Records excerpted from a collection
=== Begin Enclosure ===

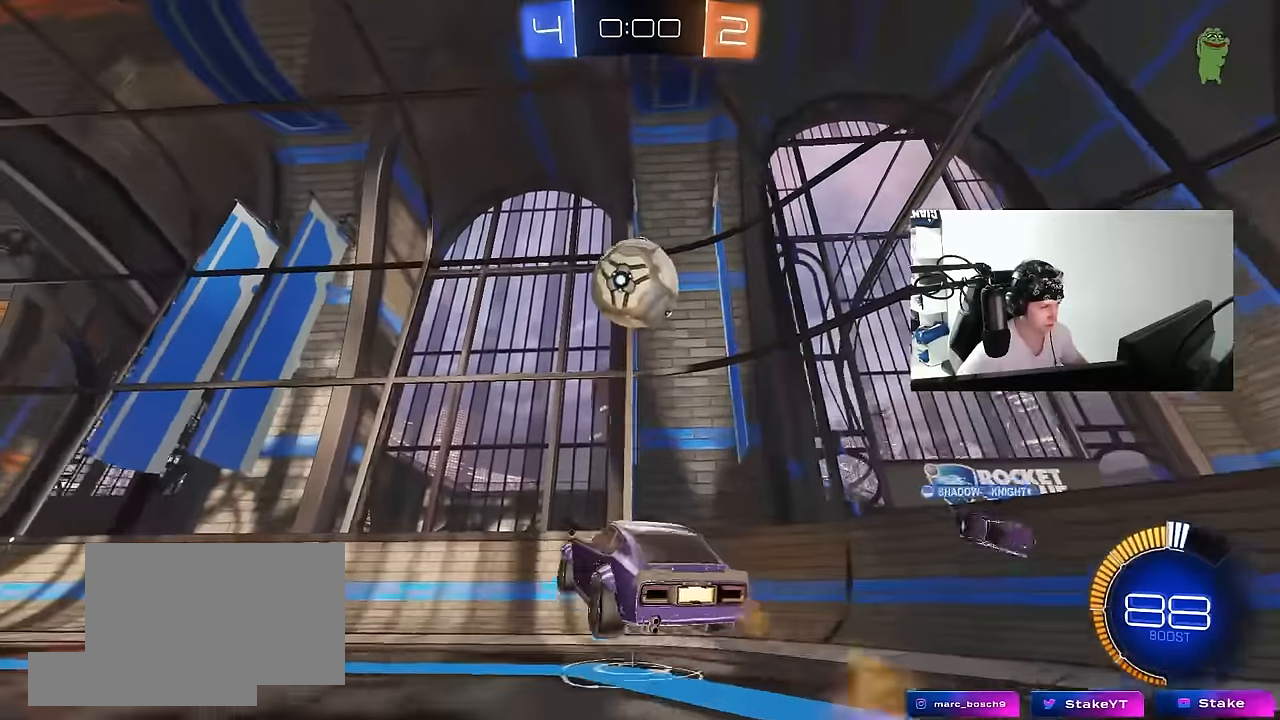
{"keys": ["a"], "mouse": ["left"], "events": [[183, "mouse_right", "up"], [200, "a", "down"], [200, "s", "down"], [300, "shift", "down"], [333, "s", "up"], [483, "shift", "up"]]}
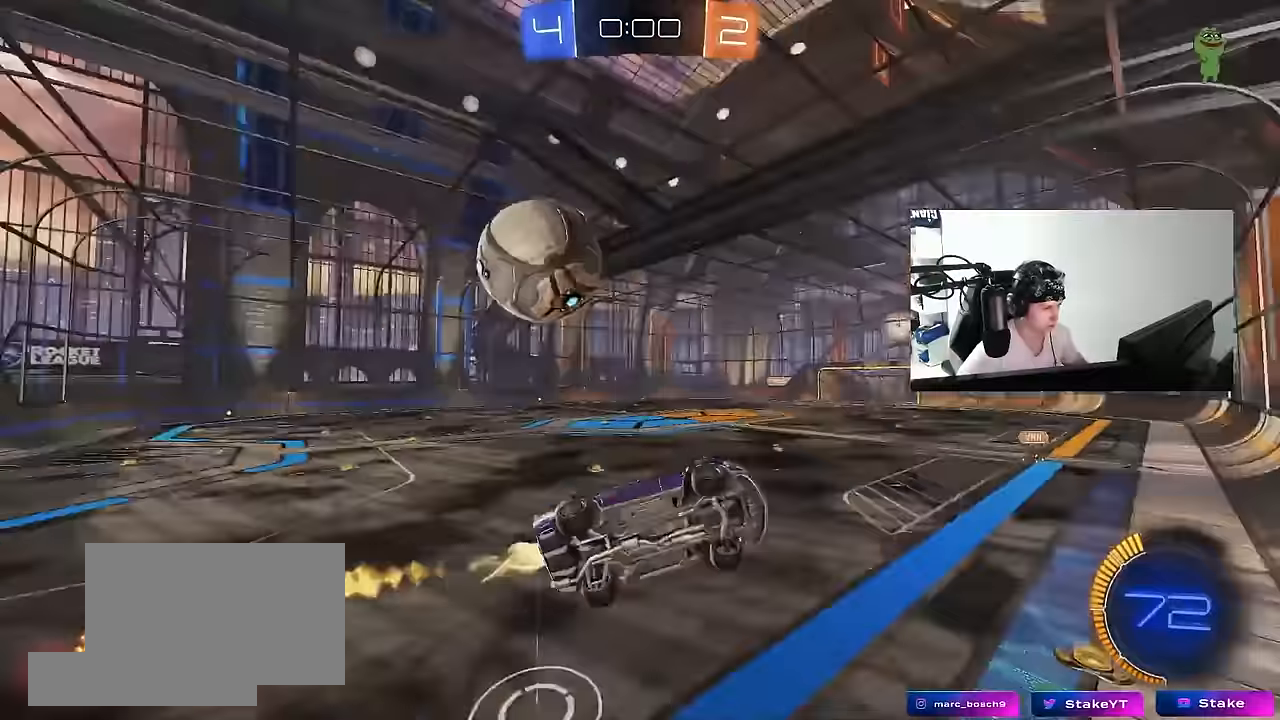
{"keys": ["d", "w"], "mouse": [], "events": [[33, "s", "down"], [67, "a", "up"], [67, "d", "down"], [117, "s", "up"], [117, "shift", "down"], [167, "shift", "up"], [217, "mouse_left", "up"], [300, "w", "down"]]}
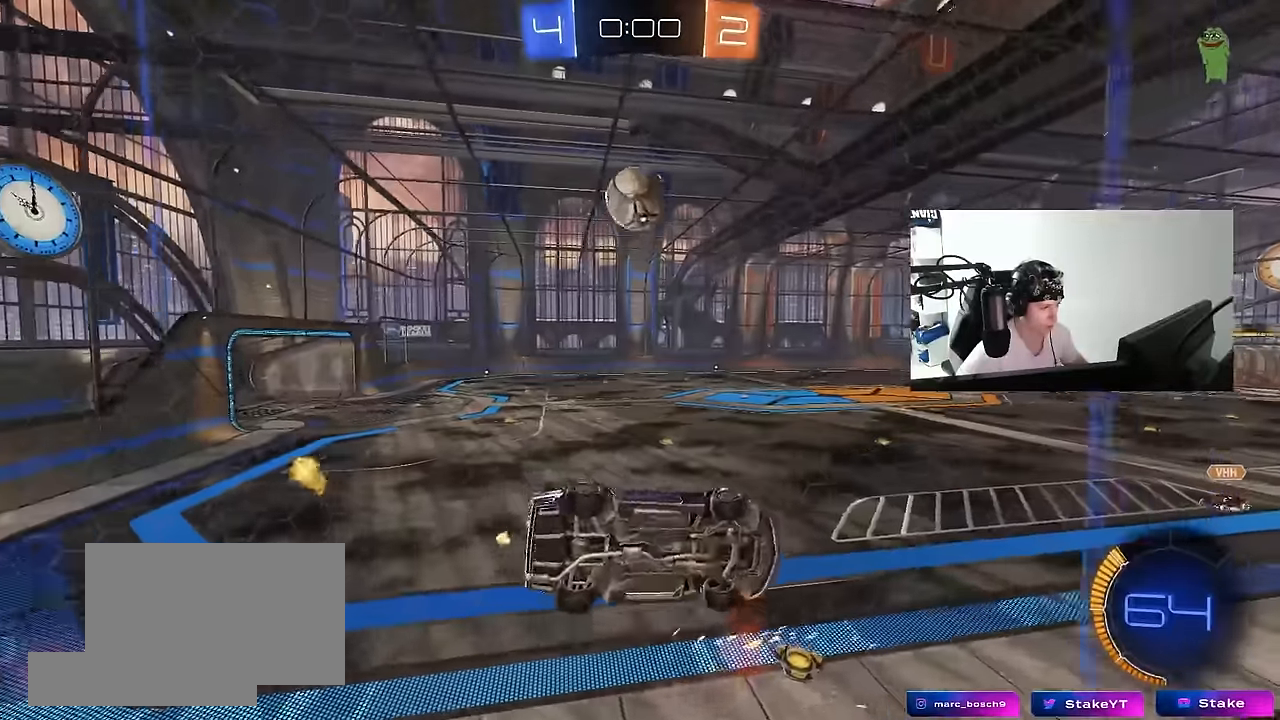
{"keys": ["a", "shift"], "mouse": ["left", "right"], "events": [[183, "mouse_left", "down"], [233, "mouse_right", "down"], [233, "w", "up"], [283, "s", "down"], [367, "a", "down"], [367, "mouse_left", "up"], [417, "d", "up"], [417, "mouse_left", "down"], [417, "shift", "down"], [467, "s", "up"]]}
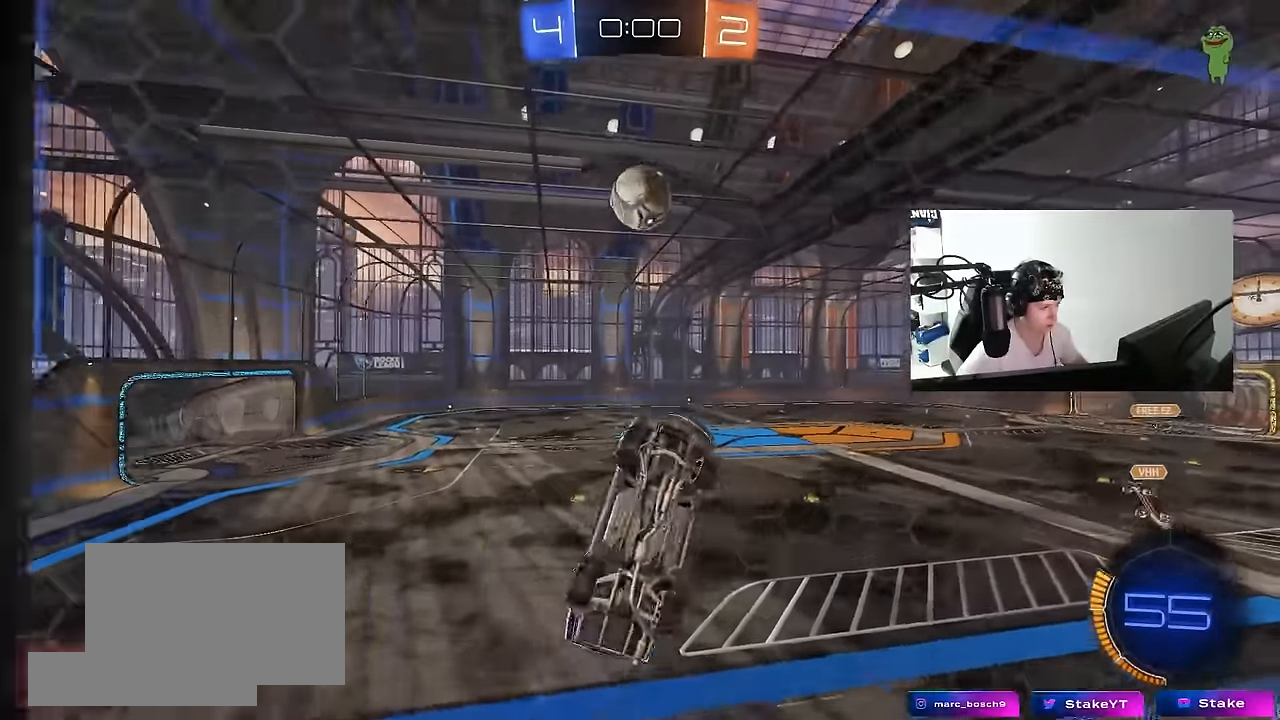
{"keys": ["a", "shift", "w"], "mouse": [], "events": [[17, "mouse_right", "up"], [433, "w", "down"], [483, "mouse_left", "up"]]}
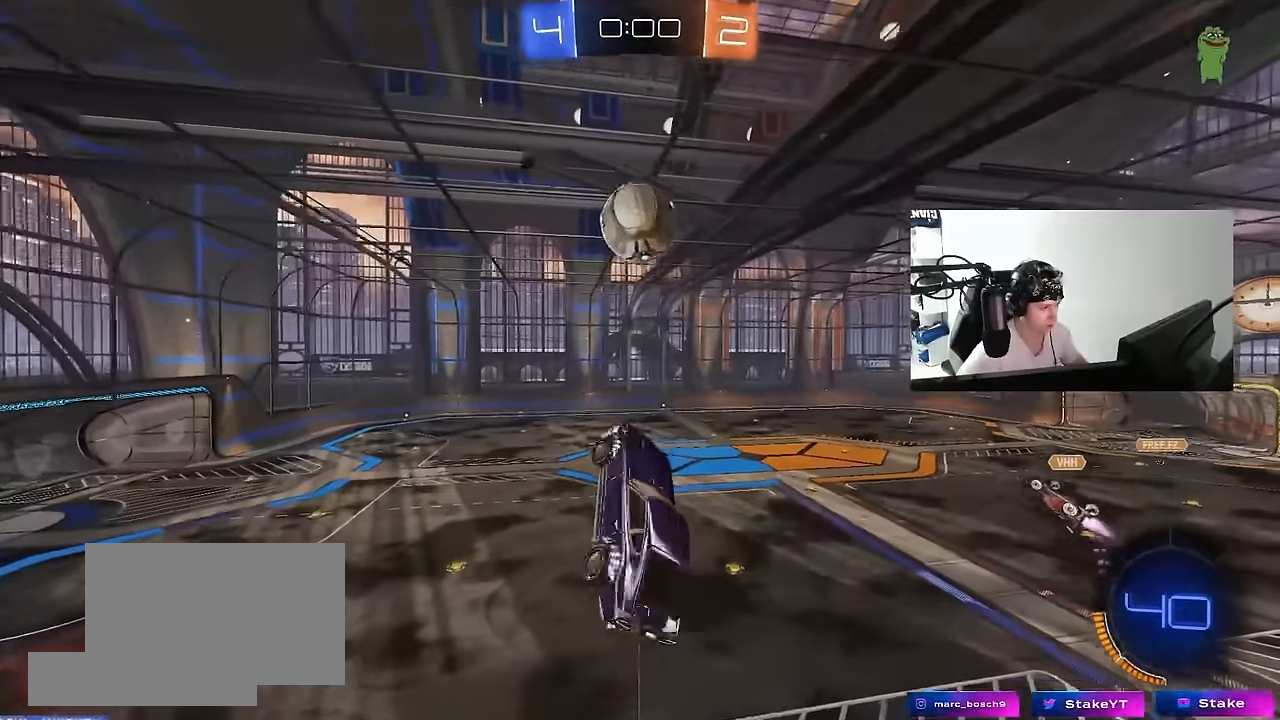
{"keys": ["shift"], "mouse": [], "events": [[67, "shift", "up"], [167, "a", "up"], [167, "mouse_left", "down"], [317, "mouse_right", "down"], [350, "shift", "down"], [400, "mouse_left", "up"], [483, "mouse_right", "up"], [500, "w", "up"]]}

=== End Enclosure ===

What is required:
Set down every record once more, word for word, without pictures.

Solution:
{"keys": ["a"], "mouse": ["left"], "events": [[183, "mouse_right", "up"], [200, "a", "down"], [200, "s", "down"], [300, "shift", "down"], [333, "s", "up"], [483, "shift", "up"]]}
{"keys": ["d", "w"], "mouse": [], "events": [[33, "s", "down"], [67, "a", "up"], [67, "d", "down"], [117, "s", "up"], [117, "shift", "down"], [167, "shift", "up"], [217, "mouse_left", "up"], [300, "w", "down"]]}
{"keys": ["a", "shift"], "mouse": ["left", "right"], "events": [[183, "mouse_left", "down"], [233, "mouse_right", "down"], [233, "w", "up"], [283, "s", "down"], [367, "a", "down"], [367, "mouse_left", "up"], [417, "d", "up"], [417, "mouse_left", "down"], [417, "shift", "down"], [467, "s", "up"]]}
{"keys": ["a", "shift", "w"], "mouse": [], "events": [[17, "mouse_right", "up"], [433, "w", "down"], [483, "mouse_left", "up"]]}
{"keys": ["shift"], "mouse": [], "events": [[67, "shift", "up"], [167, "a", "up"], [167, "mouse_left", "down"], [317, "mouse_right", "down"], [350, "shift", "down"], [400, "mouse_left", "up"], [483, "mouse_right", "up"], [500, "w", "up"]]}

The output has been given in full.